> PROMPT A:
Reproduce the records below from their first line through the line containing "0.015303, 0.711335, -0.882422]]", and omit the pictures.

> EXERCISE TEXT:
<<<<
Fluorcanasite is a rare calcium, potassium and sodium fluoride silicate mineral. It was discovered in 2003, in the Kirovsk mine's dumps in Russia, and was approved by the IMA in 2007. The name fluorcanasite is a portmanteau, and was made by blending fluorine, a chemical element that can be found in the mineral, and canasite, as the mineral is close to canasite in several ways: it is an analogue of said mineral and a member of the canasite group. Fluorcanasite is also close to frankamenite.

== Properties ==
It is the triclinic analogue of canasite, and a member of the canasite group. It grows into prismatic crystals that can reach up to 2 mm in size, extending along [010]. It is pleochroic, meaning that the color of the mineral seems to change depending on the axis it is viewed at. It is coloured amber, purple and lilac respectively along the α, β and γ optical axes. Parting is parallel to {001}. Hackly fracture only occurs on the b axis; on a and c axis, the fracture is stepped.

It consists mostly of oxygen (38.22%), silicon (25.97%) and calcium (15.44%), but also contains potassium (9.04%), fluorine (5.86%) and sodium (5.31%). Its potassium content results in a barely detectable radioactivity level of 129.46 Gamma Ray American Petroleum Institute (GRapi) units and a concentration per GRapi unit of 0.77%.

== Occurrences and localities ==
Fluorcanasite is a type locality at Mount Kukisvumchorr, Russia. It is associated with pectolite, microcline, nepheline, villiaumite, shcherbakovite, rasvumite, lamprophyllite, mosandrite, molybdenite and aegirine.
>>>>
> DATA LISTING:
<<<<
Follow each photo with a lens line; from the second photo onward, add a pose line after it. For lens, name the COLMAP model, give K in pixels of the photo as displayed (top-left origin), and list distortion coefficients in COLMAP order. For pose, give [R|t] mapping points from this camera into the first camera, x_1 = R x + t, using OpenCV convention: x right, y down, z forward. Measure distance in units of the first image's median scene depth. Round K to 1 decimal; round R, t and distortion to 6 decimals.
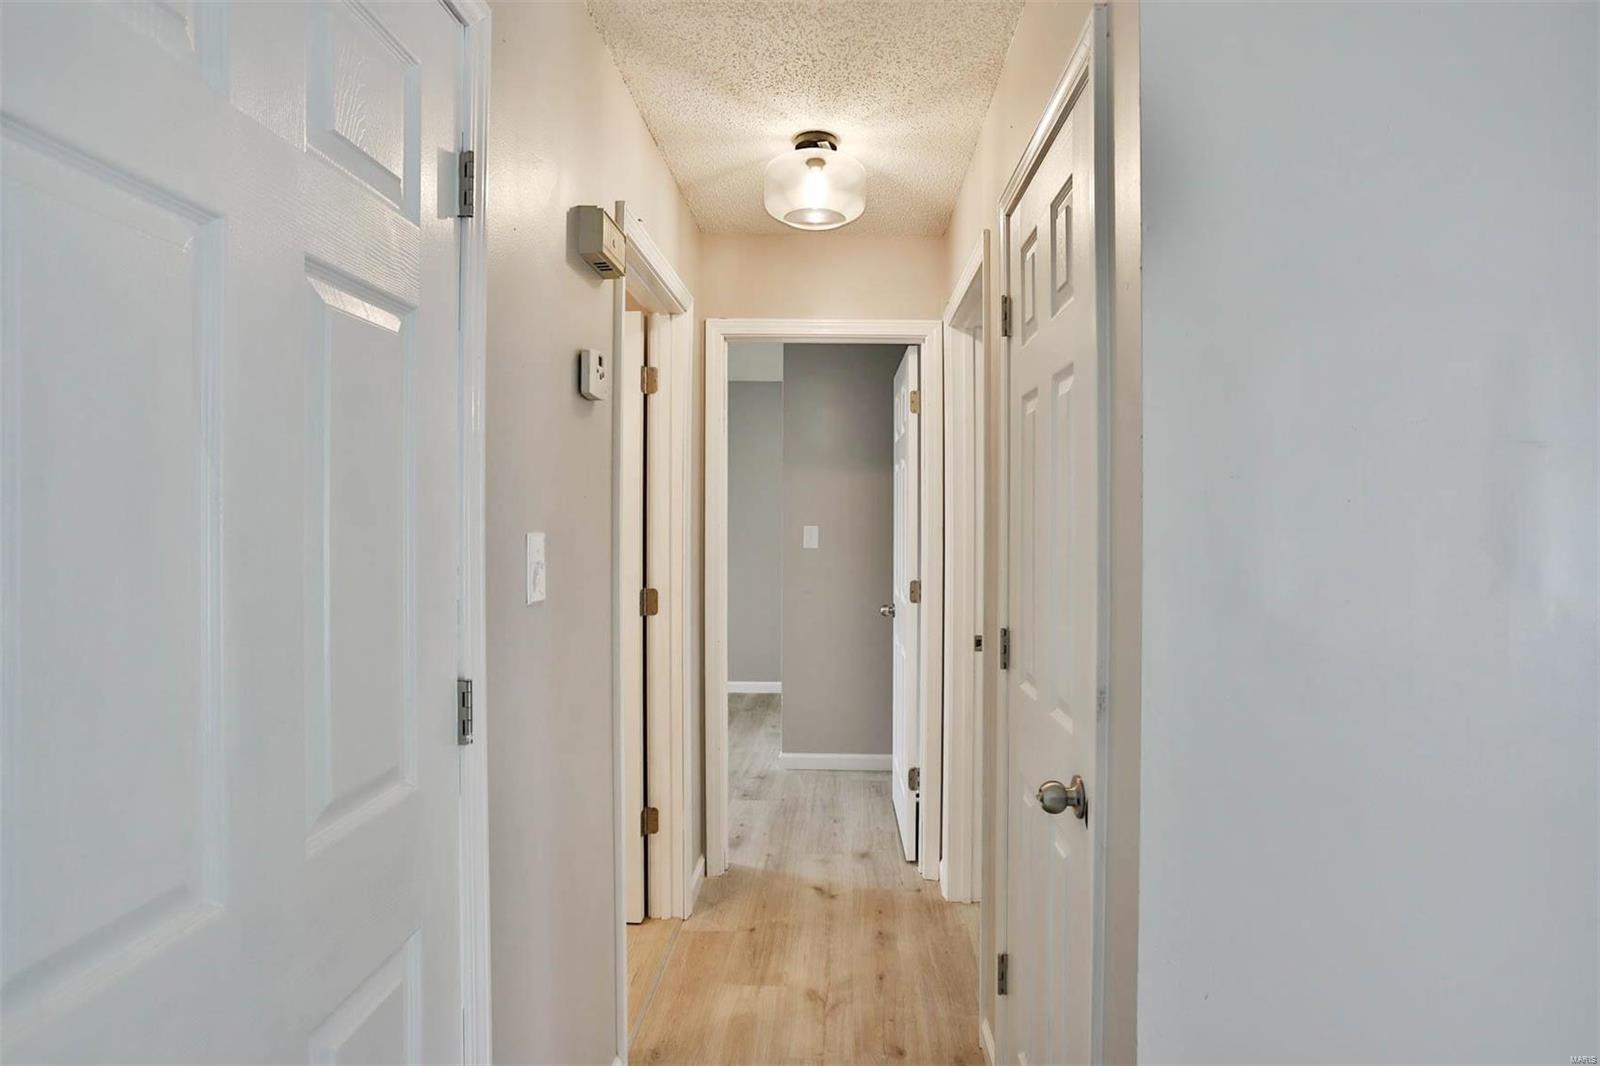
lens RADIAL K [[852.0, 0, 800.2], [0, 852.0, 528.8], [0, 0, 1]] dist [-0.067953, 0.054922]
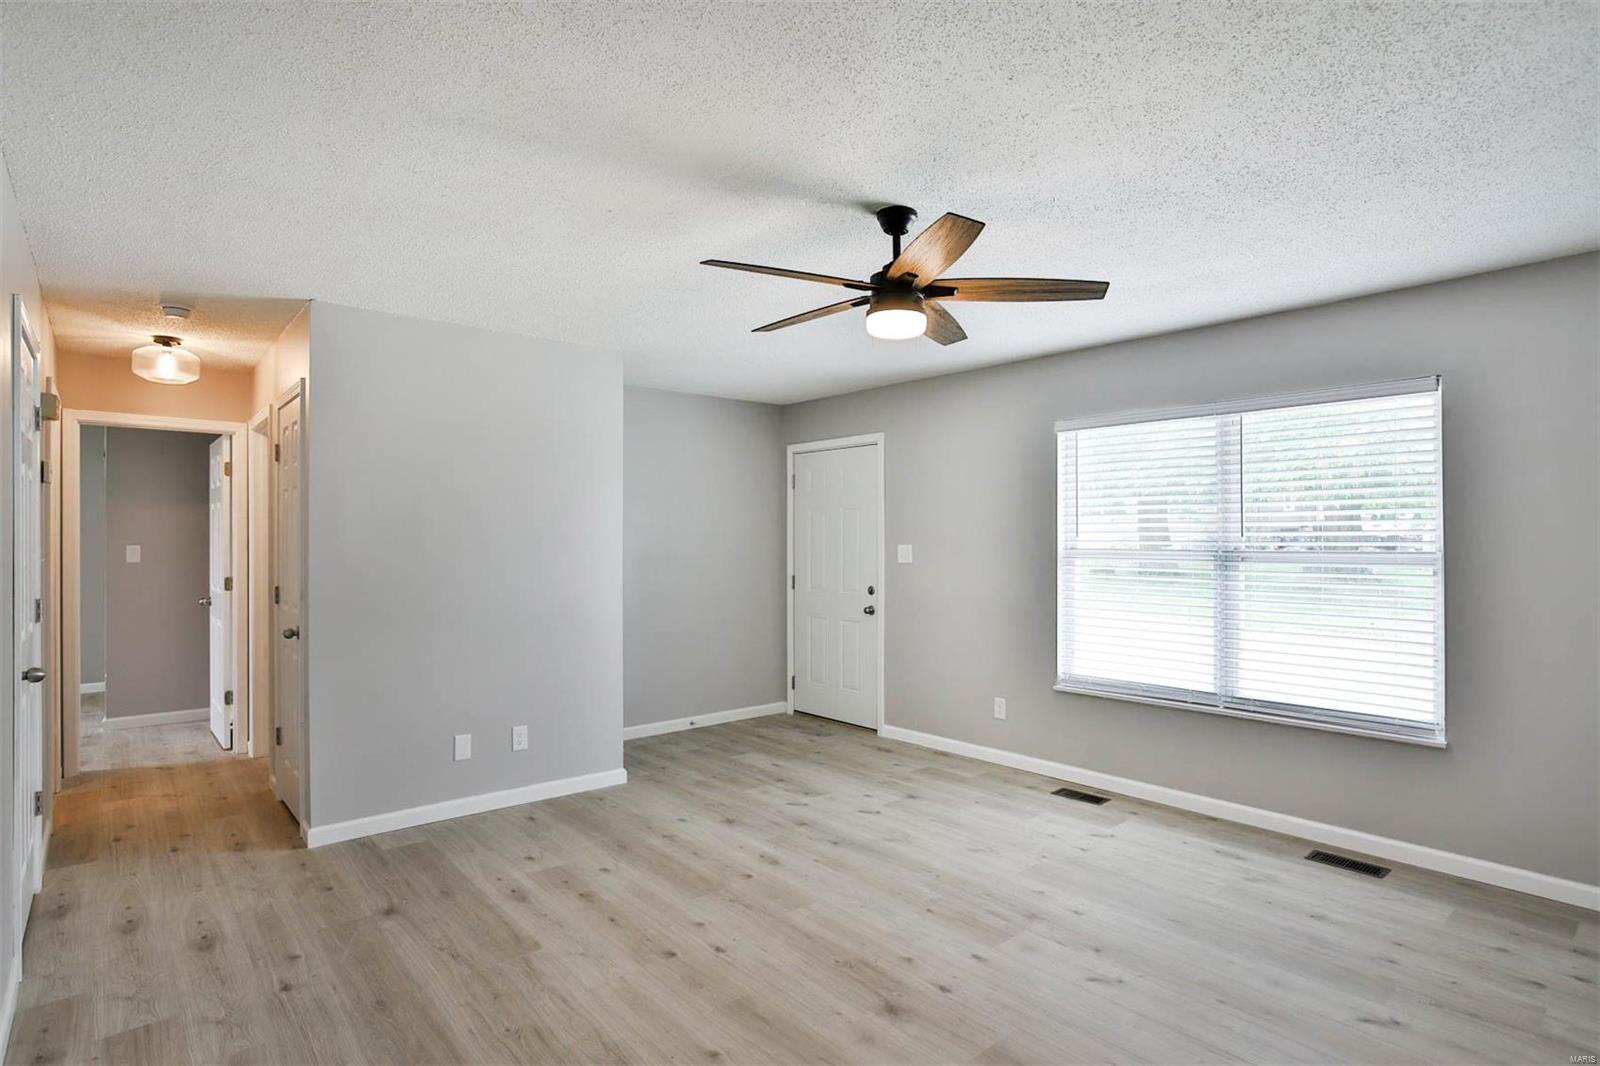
lens RADIAL K [[804.5, 0, 805.8], [0, 804.5, 536.8], [0, 0, 1]] dist [-0.067526, 0.033155]
pose [[0.711427, 0.000841, 0.702760, -0.136753], [0.010157, 0.999883, -0.011478, 0.010718], [-0.702687, 0.015303, 0.711335, -0.882422]]
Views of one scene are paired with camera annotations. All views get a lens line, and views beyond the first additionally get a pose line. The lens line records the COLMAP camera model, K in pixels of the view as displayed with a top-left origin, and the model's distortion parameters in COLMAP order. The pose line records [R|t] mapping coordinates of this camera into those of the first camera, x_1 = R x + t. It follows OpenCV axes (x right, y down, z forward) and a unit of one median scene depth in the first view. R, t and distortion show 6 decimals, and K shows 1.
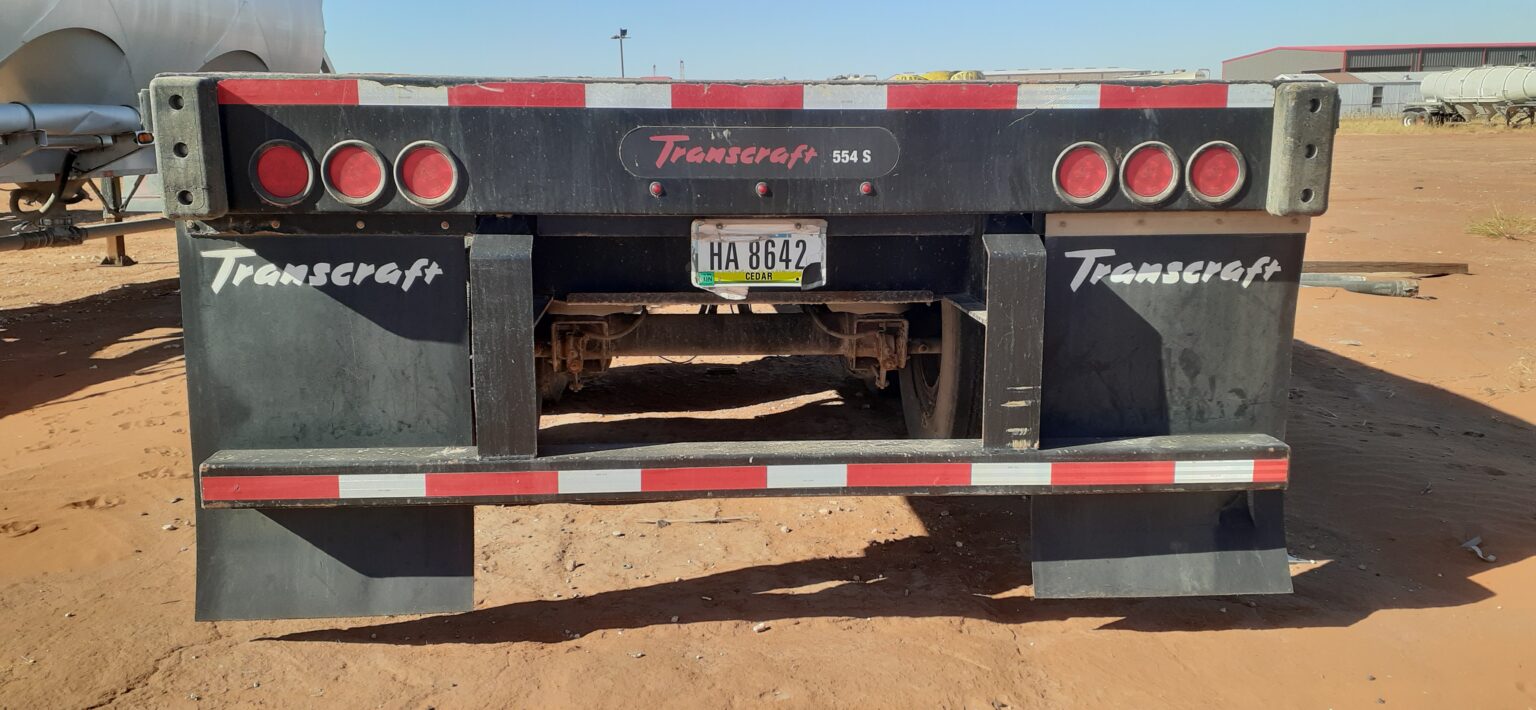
>>>>
> PROMPT B:
Write out the fluorcanasite text word for word from "It consists mostly" through "unit of 0.77%.".

> OUTPUT A:
Follow each photo with a lens line; from the second photo onward, add a pose line after it. For lens, name the COLMAP model, give K in pixels of the photo as displayed (top-left origin), and list distortion coefficients in COLMAP order. For pose, give [R|t] mapping points from this camera into the first camera, x_1 = R x + t, using OpenCV convention: x right, y down, z forward. Measure distance in units of the first image's median scene depth. Round K to 1 decimal; round R, t and distortion to 6 decimals.
lens RADIAL K [[852.0, 0, 800.2], [0, 852.0, 528.8], [0, 0, 1]] dist [-0.067953, 0.054922]
lens RADIAL K [[804.5, 0, 805.8], [0, 804.5, 536.8], [0, 0, 1]] dist [-0.067526, 0.033155]
pose [[0.711427, 0.000841, 0.702760, -0.136753], [0.010157, 0.999883, -0.011478, 0.010718], [-0.702687, 0.015303, 0.711335, -0.882422]]

> OUTPUT B:
It consists mostly of oxygen (38.22%), silicon (25.97%) and calcium (15.44%), but also contains potassium (9.04%), fluorine (5.86%) and sodium (5.31%). Its potassium content results in a barely detectable radioactivity level of 129.46 Gamma Ray American Petroleum Institute (GRapi) units and a concentration per GRapi unit of 0.77%.